“Time works in favour of the truth” someone on X said the other day in a context unrelated to energy. The statement struck me as a beautifully succinct one. It was also perfectly fitting to what has been happening in Transitionland lately. Spoiler: it has not been good.
Take this recent report, for instance. Japanese prosecutors arrested a former deputy foreign minister for taking a bribe from a wind power developer. The bribe, of $414,000, was offered in exchange for the official talking up wind power.
Which he did: He “advocated promotion of renewable energy and urged the government during parliamentary sessions in 2019 not to heavily regulate the waters off the coast of Aomori where the company, Japan Wind Development Co., was bidding for offshore wind power projects,” according to Kyodo News.
No big deal, one would say. Happens all the time with oil and gas companies. Sure, it’s not a big deal. Except now some people may start wondering if that was one single isolated case or it has happened more than once and in more than one place.
One cannot help but wonder as earlier this year, the Japanese government announced ambitious offshore wind power targets: 10 GW by 2030, from 136 MW right now.
The ambition is as lofty as the Biden administration’s 30 GW of offshore wind by 2030, from a paltry 41 MW now.
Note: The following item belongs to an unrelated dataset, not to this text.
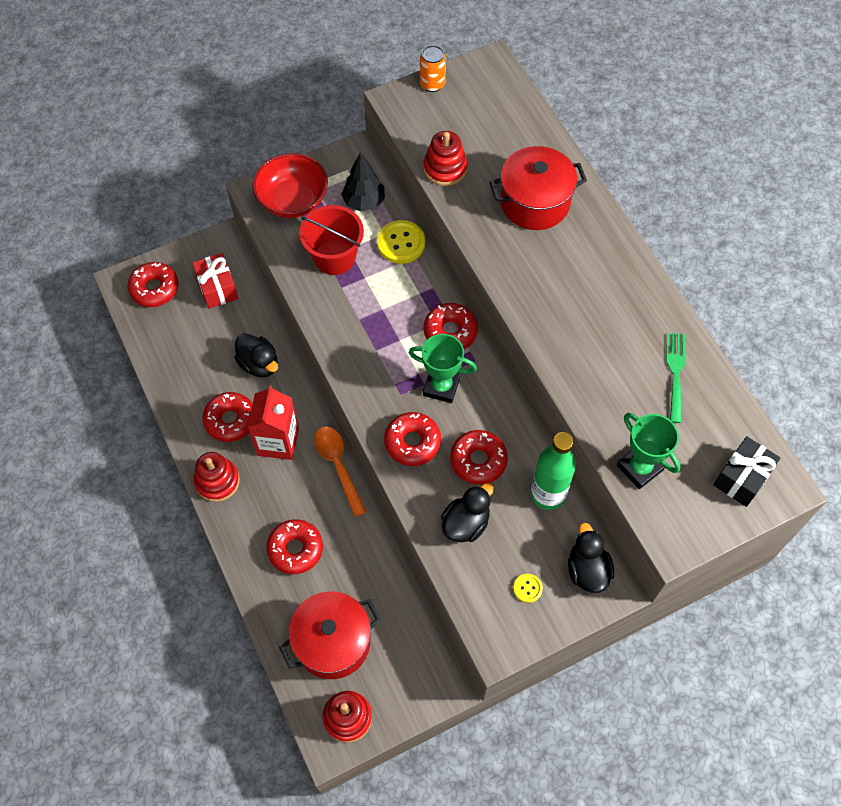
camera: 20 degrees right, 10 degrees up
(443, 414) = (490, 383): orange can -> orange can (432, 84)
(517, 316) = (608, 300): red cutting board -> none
Judging by what’s been happening in U.S. offshore wind lately, however, the targets may need to be revised. Sorry, I meant they will have to be revised. And Japan would do well to take note of the latest developments in the U.S.
Earlier this month, the U.S. federal government conducted its first-ever offshore wind power tender for the Gulf of Mexico. The tender attracted a grand total of one (1) successful bid, worth $5.6 million, from Germany’s RWE. The total number of bidders was two (2).
In its report on the news, Reuters suggested that the tender’s outcome reflected “meager demand for the clean energy source in a region known for oil and gas production.” As if oil and gas production is an infectious disease and wind turbines might get it if built in proximity to offshore platforms.
Yet the report also noted something obvious, too: of all four offshore tenders carried out by the Biden administration since the start of his term, this attracted the lowest interest.
Now, this could be because of the infectious oil and gas disease in the Gulf. It could, more reasonably, have something to do with weather patterns in the Gulf, as noted by the NYT, and the threat of hurricanes. Indeed, building offshore wind in a hurricane-prone area is quite an eccentric idea.
Also, the failure of the Gulf tender might have something to do with Orsted declaring impairments worth $2.3 billion from U.S. wind operations and Orsted clients complaining of too-low subsidies for offshore wind under the IRA.